La commission finale que Bawa a reçu avant sa mort en 2003, à l’âge de 83 ans, était pour la bien nommée The Last House, une maison d’hôtes de cinq chambres près de Tangalle, sur la côte sud du Sri Lanka. Situé directement sur la plage, tout est jaune beurre et aqua, avec des murs et des portes drapés de bougainvilliers, et des volets français encadrant des vues imprenables, du frangipanier et de la piscine où de minuscules oiseaux plongent et boivent jusqu’à la pelouse bordée de palmiers où le dîner est servi parmi des guirlandes lumineuses. Vous pouvez entendre les vagues pendant que vous vous endormez dans votre lit à baldaquin, entouré d’une gaze blanche romantique qui sert de moustiquaire utilitaire. Si j’avais un week-end de retraite, cela ne me dérangerait pas que ce soit un peu comme ça.

Par chance, le propriétaire Tim Jacobson était présent lors de notre visite, j’ai donc eu la chance de lui poser des questions sur son histoire. Il a expliqué qu’il avait acheté le terrain en 1996 et avait chargé Bawa d’y concevoir ce petit hôtel l’année suivante. La guerre civile fait rage dans le nord mais Jacobson, un financier britannique vivant alors à Hong Kong, ne se laisse pas décourager. «Bien sûr, il y avait des risques», dit-il. « Quand nous étions en train de construire, un gars m’a dit : ‘Pourquoi fais-tu ça ? Nous essayons tous de partir.’ » Mais une fois arrivé de Colombo à Tangalle, dit-il, tout cela est devenu une chose lointaine, » et je savais que le tourisme reprendrait à la fin de la guerre. » (Il avait raison : la guerre a pris fin en 2009 et le tourisme a repris. Entre les deux, il y a eu le tsunami de l’océan Indien en 2004, qui a gravement endommagé The Last House et décimé une grande partie de la côte sri lankaise. La propriété a rouvert ses portes en 2006.)
Jacobson s’est rendu à Lunuganga pour rencontrer Bawa et sa numéro deux, Channa Daswatte, aujourd’hui présidente des fiducies Geoffrey Bawa et Lunuganga, pour travailler sur les conceptions. « Nous nous asseyions dehors et examinions ces grands projets », dit-il. « Je n’avais jamais construit de propriété auparavant, c’était donc une expérience nouvelle et enrichissante. » Il se sent chanceux de les avoir rencontrés, d’autant plus que Bawa a eu un accident vasculaire cérébral en 1998, après quoi Daswatte a repris une grande partie du travail d’exécution des conceptions.

Jacobson a ensuite construit et/ou géré de nombreux hôtels à travers le Sri Lanka dans le cadre de son groupe Manor House Concepts, mais The Last House, signifiant son changement personnel de la finance vers le tourisme, reste un favori. « L’objectif était des espaces ouverts, utilisant le moins de verre possible et laissant passer l’air », explique-t-il autour d’un café sur la terrasse. « Les brises transversales sont formidables et beaucoup de chambres s’ouvrent par les deux côtés.
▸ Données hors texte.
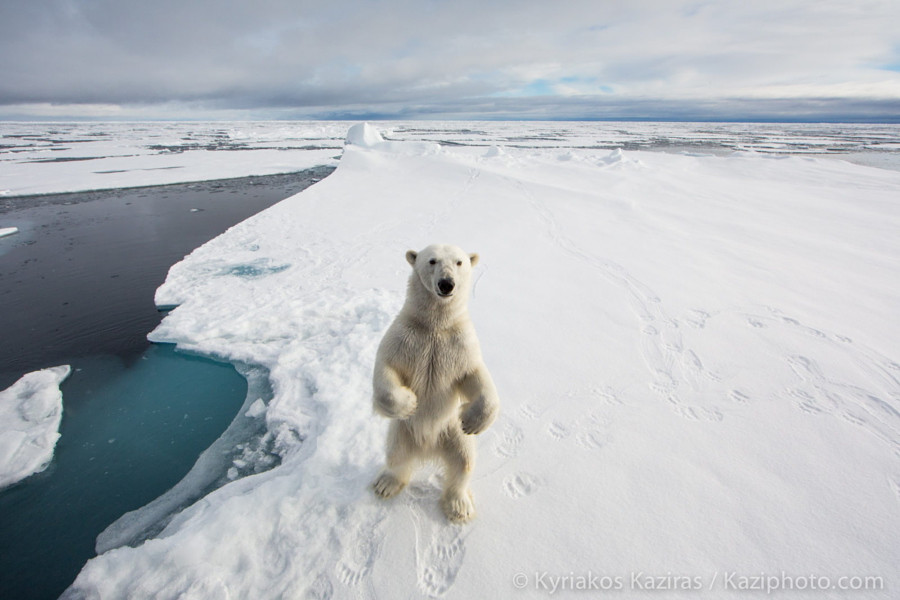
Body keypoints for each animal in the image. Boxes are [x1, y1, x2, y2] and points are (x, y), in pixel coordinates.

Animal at [370, 244, 500, 520]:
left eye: (459, 262)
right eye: (432, 261)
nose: (446, 283)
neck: (435, 325)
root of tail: (427, 448)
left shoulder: (460, 343)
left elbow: (475, 375)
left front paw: (473, 421)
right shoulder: (404, 337)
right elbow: (387, 367)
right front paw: (409, 402)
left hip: (451, 432)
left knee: (463, 462)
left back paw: (459, 505)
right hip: (402, 431)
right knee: (396, 456)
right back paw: (386, 484)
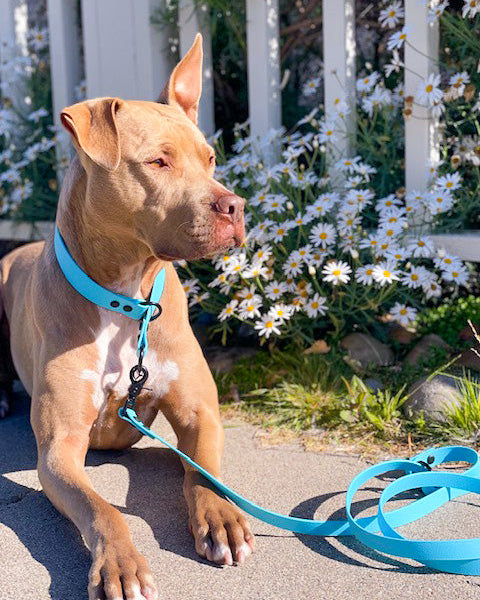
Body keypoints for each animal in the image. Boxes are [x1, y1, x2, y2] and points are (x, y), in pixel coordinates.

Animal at [0, 36, 255, 600]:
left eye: (209, 159)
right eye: (158, 162)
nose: (235, 206)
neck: (125, 297)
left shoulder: (199, 414)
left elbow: (204, 474)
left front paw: (222, 518)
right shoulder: (58, 450)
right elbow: (103, 511)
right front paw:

L’idée était que l’air frais agirait comme un agent de refroidissement naturel. Nous n’avons installé la climatisation qu’il y a environ quatre ans, car il faisait plus chaud à certaines périodes de l’année. »
Lorsque Jacobson a commencé le projet, son plus jeune fils était un bébé. Il est maintenant tout grand. The Last House est en partie une propriété familiale, en partie un hôtel-boutique, et ce qu’il aime le plus, dit-il, c’est d’entendre les invités. « Cela peut paraître ringard, mais je le dirai quand même, avec mon chapeau d’hôtelier », dit-il. «Je prends beaucoup de plaisir au plaisir que les gens retirent non seulement d’un séjour confortable et satisfaisant, mais aussi de tout ce qui entre dans la conception et l’ambiance du lieu.» Pour une grande partie de cela, nous pouvons remercier Geoffrey Bawa.